Global wheat yields are likely to fall significantly as climate change takes hold, new research has shown .
The researchers found that wheat production would fall by 6% for every 1C increase in temperatures. The world is now nearly certain to warm by up to 2C compared with pre-industrial levels, with political efforts concentrated on holding the potential temperature rise to no higher than that limit. But some analyses suggest that if greenhouse gas emissions continue to grow at current rates then warming of as much as 5C could be in store.
In forecasting the effect on wheat production – one of the world’s most important staple crops – the researchers tested 30 computer models against field experiments to establish the most likely scenario.
A fall of 6% in yield may not sound dramatic, but as the world’s population grows the pressure on staple crops will increase.

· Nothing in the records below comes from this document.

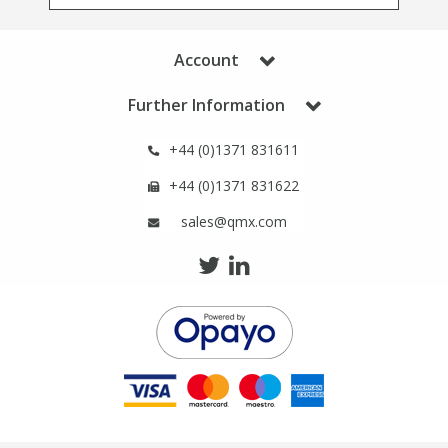
Phthalates
Phthalates
Account
Steroids
Steroids
Further Information
Thyroxines
Thyroxines
+44 (0)1371 831611
Tobacco & Vaping
Tobacco & Vaping
+44 (0)1371 831622
sales@qmx.com
Toxicology
Toxicology
Toxins
Toxins
Vitamins
Vitamins
VOCs
VOCs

Food price riots have been seen in several developing countries following sudden rises of less than 10% in food prices in recent years, demonstrating the vulnerability of the poor to grain prices. The global population is currently over 7bn and is forecast to rise to at least 9bn, and potentially up to 12bn, by 2050, which will put more pressure on agricultural land and water sources.

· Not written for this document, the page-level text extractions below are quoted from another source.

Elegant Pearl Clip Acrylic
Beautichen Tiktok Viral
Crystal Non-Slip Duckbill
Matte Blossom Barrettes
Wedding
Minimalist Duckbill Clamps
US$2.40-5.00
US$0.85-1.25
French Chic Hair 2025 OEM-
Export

The research also counters the optimistic projections of some climate change sceptics, who argue that more carbon dioxide in the atmosphere will increase plant growth, as they take up carbon from the air for photosynthesis. But that hypothesis has been widely questioned, as the boost to growing is likely to be outweighed by other effects, such as higher temperatures affecting germination and water availability.
The scientists behind Monday’s report, published as a letter in the peer-review journal Nature Climate Change, said: “Understanding how different climate factors interact and impact food production is essential when reaching decisions on how to adapt to the effects of climate change. Temperature changes alone are reported to have potentially large negative impacts on crop production, and hotspots — locations where plants suffer from high temperature stress — have been identified across the globe.”
Their research could be used to help identify adaptation strategies, potentially including genetic modification or improved plant breeding. “There are several adaptation options to counter the adverse effects of climate change on global wheat production — and for some regions this will be critical,” they said. “Ensemble crop modelling could be an important exploratory tool in breeding for identified genetic targets to extend grain filling, delay maturity [both of which increase the size of the crop] and improve heat tolerance in wheat cultivars and other cereals.”
The lead scientist was from the University of Florida, while a large number of other US universities, and institutions in Germany, France, Mexico, Australia and China were also involved.